Nowhere, some would say. Stop, no more takes, the neocons are just building their brand on lefty outrage. Never feed the trolls.
But I disagree. These women are trolling, but they are not operating from anonymous, 50-follower Twitter accounts. They are on our televisions, in our living rooms. And their viewpoints are used in specific ways to troll women like me, because I share a demographic — white and privileged (although a feminist and, as a single mum, not that privileged).
It reminds me of how Mark Latham loves to pretend he is the voice of working mums in western Sydney, as though we could not, given his platform, make a perfectly good case for ourselves.
The kind of cheap, crass argument goes like this: But Ingrid, what about the thing Daisy Cousens said and she is a woman, therefore you are wrong/extreme/isolated in your view.
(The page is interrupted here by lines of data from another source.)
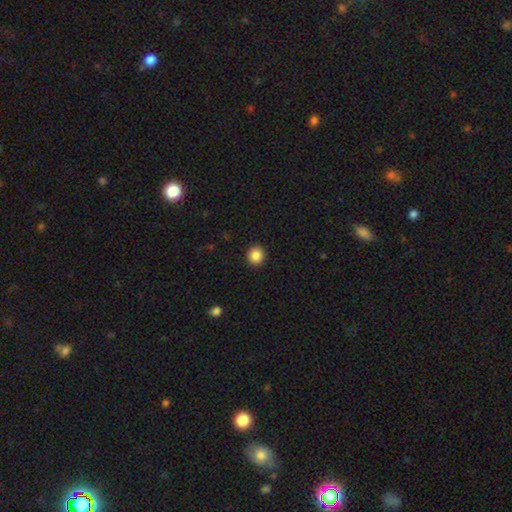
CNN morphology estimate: This appears to be a smooth galaxy with no disk features (87%) that is round (91%). Merging: none (92%).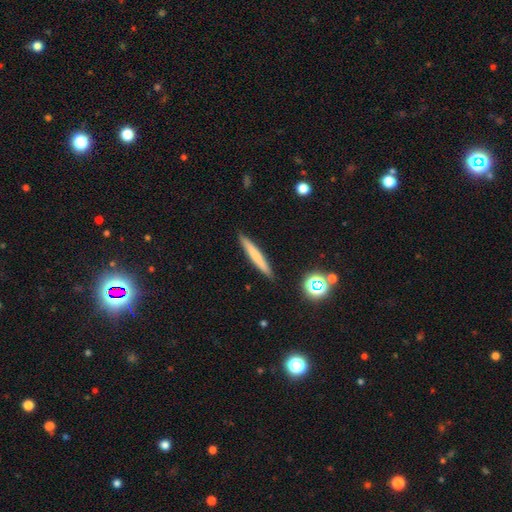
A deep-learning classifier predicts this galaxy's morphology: Smooth or featured: smooth — 65% (featured or disk — 27%)
How rounded: cigar-shaped — 96% (in between — 3%)
Merging: none — 91% (minor disturbance — 6%)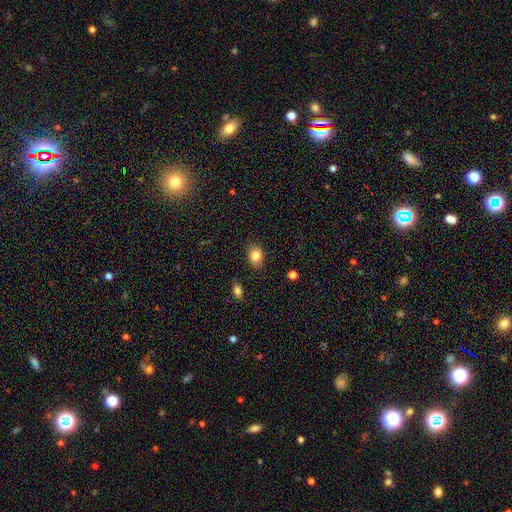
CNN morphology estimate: A smooth galaxy with no disk features (84%) that is in between round and cigar-shaped (69%).

Vote fractions:
- Smooth or featured? smooth: 84% / star or artifact: 9% / featured or disk: 7%
- How rounded? in between: 69% / round: 30% / cigar-shaped: 1%
- Merging? none: 85% / minor disturbance: 11% / major disturbance: 2% / merger: 1%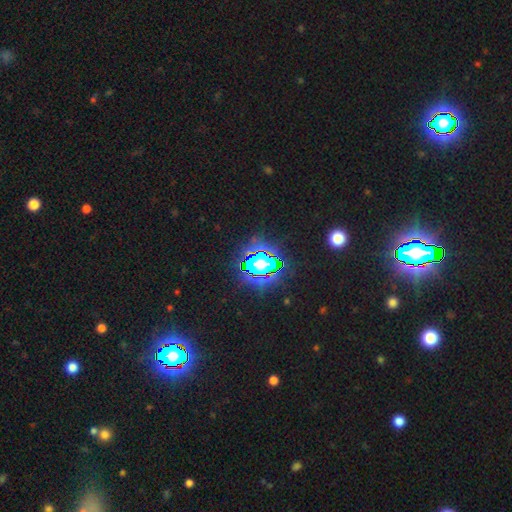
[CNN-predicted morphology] The model was most divided on "smooth or featured": star or artifact: 84%, smooth: 10%, featured or disk: 7%.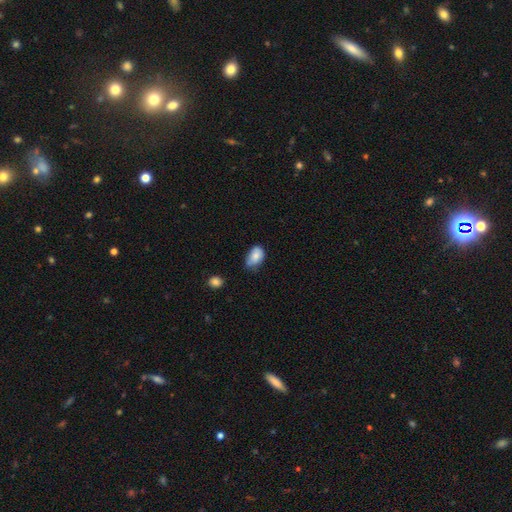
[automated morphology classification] Smooth or featured: smooth — 81% (featured or disk — 12%)
How rounded: in between — 88% (round — 10%)
Merging: none — 49% (minor disturbance — 40%)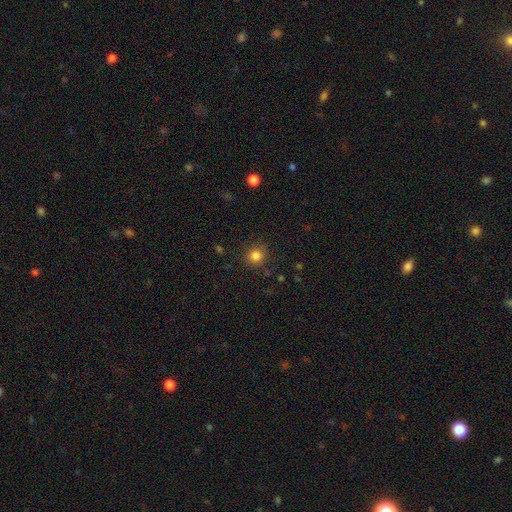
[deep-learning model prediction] smooth_or_featured: smooth (p=0.83) [alt: star or artifact p=0.12]
how_rounded: round (p=0.90) [alt: in between p=0.09]
merging: none (p=0.85) [alt: minor disturbance p=0.10]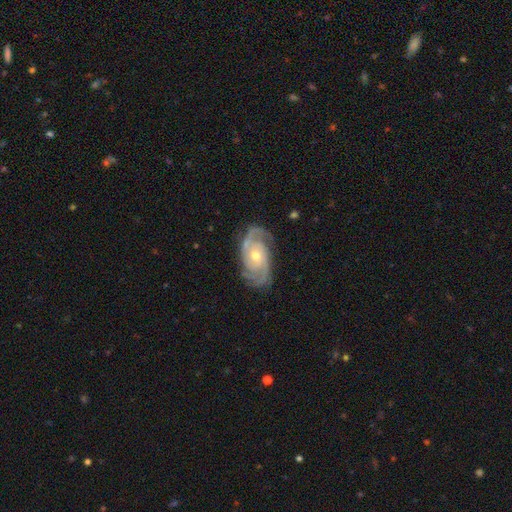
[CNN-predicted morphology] type=featured or disk (92%); edge-on=no (97%); bar=no (70%); spiral arms=yes (98%); winding=tight (60%); arm count=2 (36%); bulge=moderate (58%); merging=none (80%).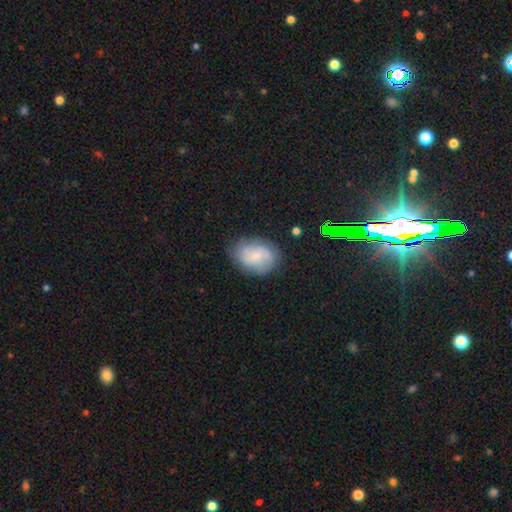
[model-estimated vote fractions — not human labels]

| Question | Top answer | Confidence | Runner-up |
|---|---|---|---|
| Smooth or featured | featured or disk | 46% | smooth (44%) |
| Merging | none | 73% | minor disturbance (20%) |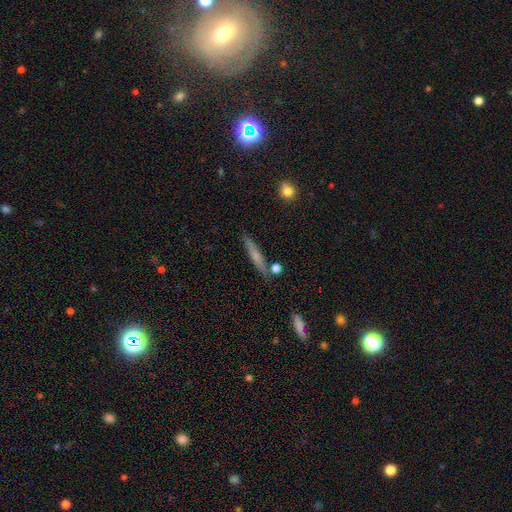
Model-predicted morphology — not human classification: smooth 56%, featured or disk 36%, star or artifact 7%. Down the decision tree: how rounded — cigar-shaped (92%); merging — none (82%).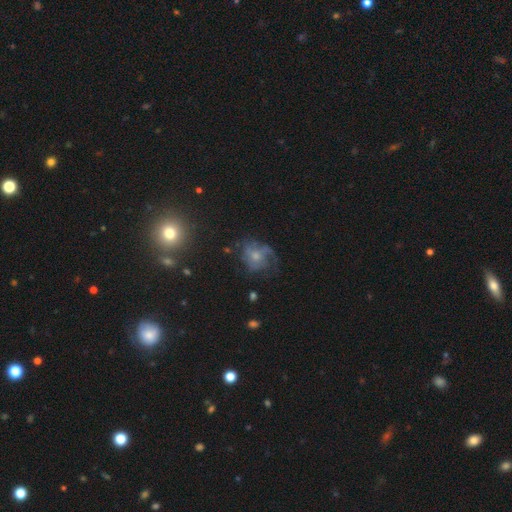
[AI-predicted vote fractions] Q: Smooth or featured?
A: featured or disk (53%); runner-up: smooth (32%)
Q: Edge-on disk?
A: no (97%); runner-up: yes (3%)
Q: Bar?
A: no (80%); runner-up: weak (17%)
Q: Spiral arms?
A: yes (64%); runner-up: no (36%)
Q: Bulge size?
A: moderate (49%); runner-up: small (35%)
Q: Merging?
A: none (42%); runner-up: major disturbance (32%)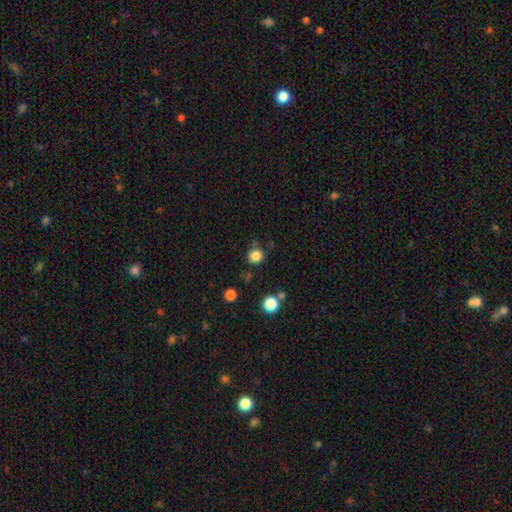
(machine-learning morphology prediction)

The "just ignore them" school of thought is often said to children who are victimised by bullies, too. It doesn’t work. The same claims also imply that each new crop of nasty conservatives is a product of the left and that our response determines their position.
These implications are false.
So I will refute the thing Daisy Cousens said as often and wherever I like. Producers and editors provide platforms to Daisy and Georgina to espouse their harmful views irrespective of whether I blog on the topic. This is mainly because our media is inherently conservative — as I wrote during the 2016 Federal election campaign.
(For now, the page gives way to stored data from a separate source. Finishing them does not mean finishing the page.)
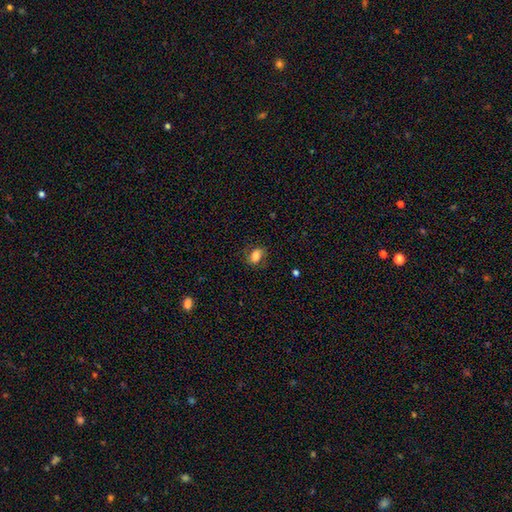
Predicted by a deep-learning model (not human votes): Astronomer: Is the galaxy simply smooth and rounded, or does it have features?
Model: smooth — 73%.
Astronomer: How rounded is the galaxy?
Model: in between — 79%.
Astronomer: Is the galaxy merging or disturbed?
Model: none — 74%.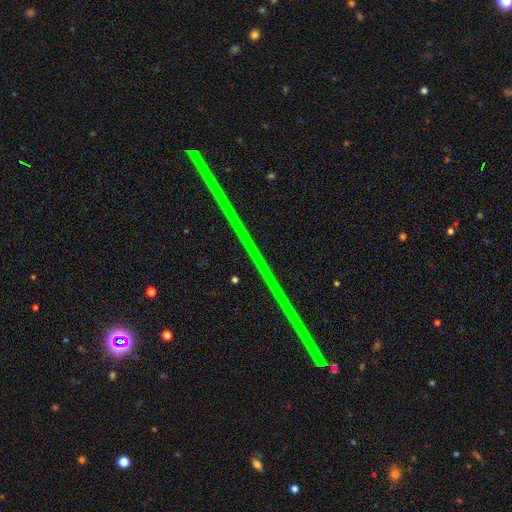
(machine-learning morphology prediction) Smooth or featured? star or artifact (84%)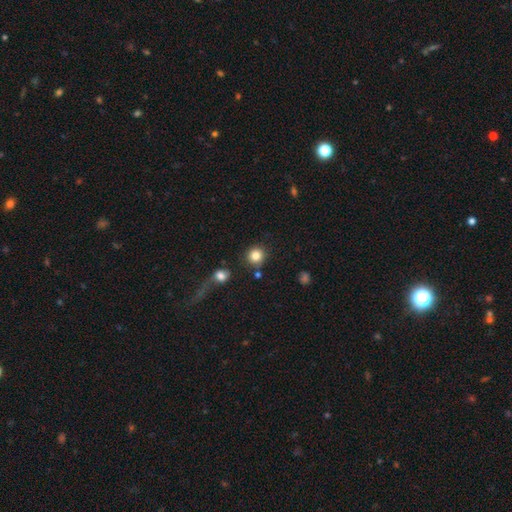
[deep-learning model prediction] Smooth or featured? smooth (84%)
How rounded? round (91%)
Merging? none (80%)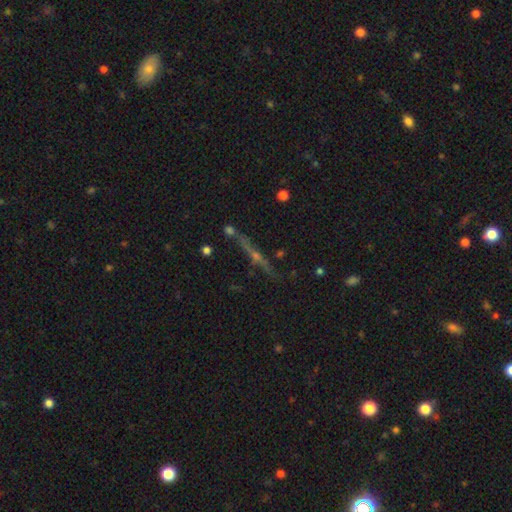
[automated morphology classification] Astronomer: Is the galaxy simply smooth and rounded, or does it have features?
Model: featured or disk — 73%.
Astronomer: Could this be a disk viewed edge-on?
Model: yes — 95%.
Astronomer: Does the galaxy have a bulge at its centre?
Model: rounded — 83%.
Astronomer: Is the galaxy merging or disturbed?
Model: none — 80%.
The racists and the misogynists, the climate-deniers and religious bigots, are not our mess. We did not make them and we can not make them go away. These people are a product of conservative right wing ideology. Their high-platform opportunities to broadcast narrow-minded nonsense are a product of conservative right-wing legacy media — not of progressive, left-wing, social media.
What kind of movement does alt-lite poster girl Daisy Cousens really represent? @HelenRazer explains: https://t.co/dwhE62qsYk
— Daily Review (@dailyreviewAU) April 11, 2017
So why the darling of panel shows status?
Perhaps these people are representative, or popular, or a brave new hybrid of youth representation via social media popularity, savvy and reach?
Nope. Even I have more followers on Twitter than any of the three women profiled. And even with the 100 new conservative trolls and attention-seekers Daisy gained this afternoon (who found her via other conservative trolls and attention seekers, not us), their reach is in the thousands at best. The women I saw who called out her nastiness, who share her demographic but not her politics – women like Asher Wolf (49.5K) and Erin Riley (6.6K) and Clementine Ford (67.1K) – have tens of thousands of followers. Their reach is in the millions.
So there is no rationale for conservative white woman elevation there. What about representation?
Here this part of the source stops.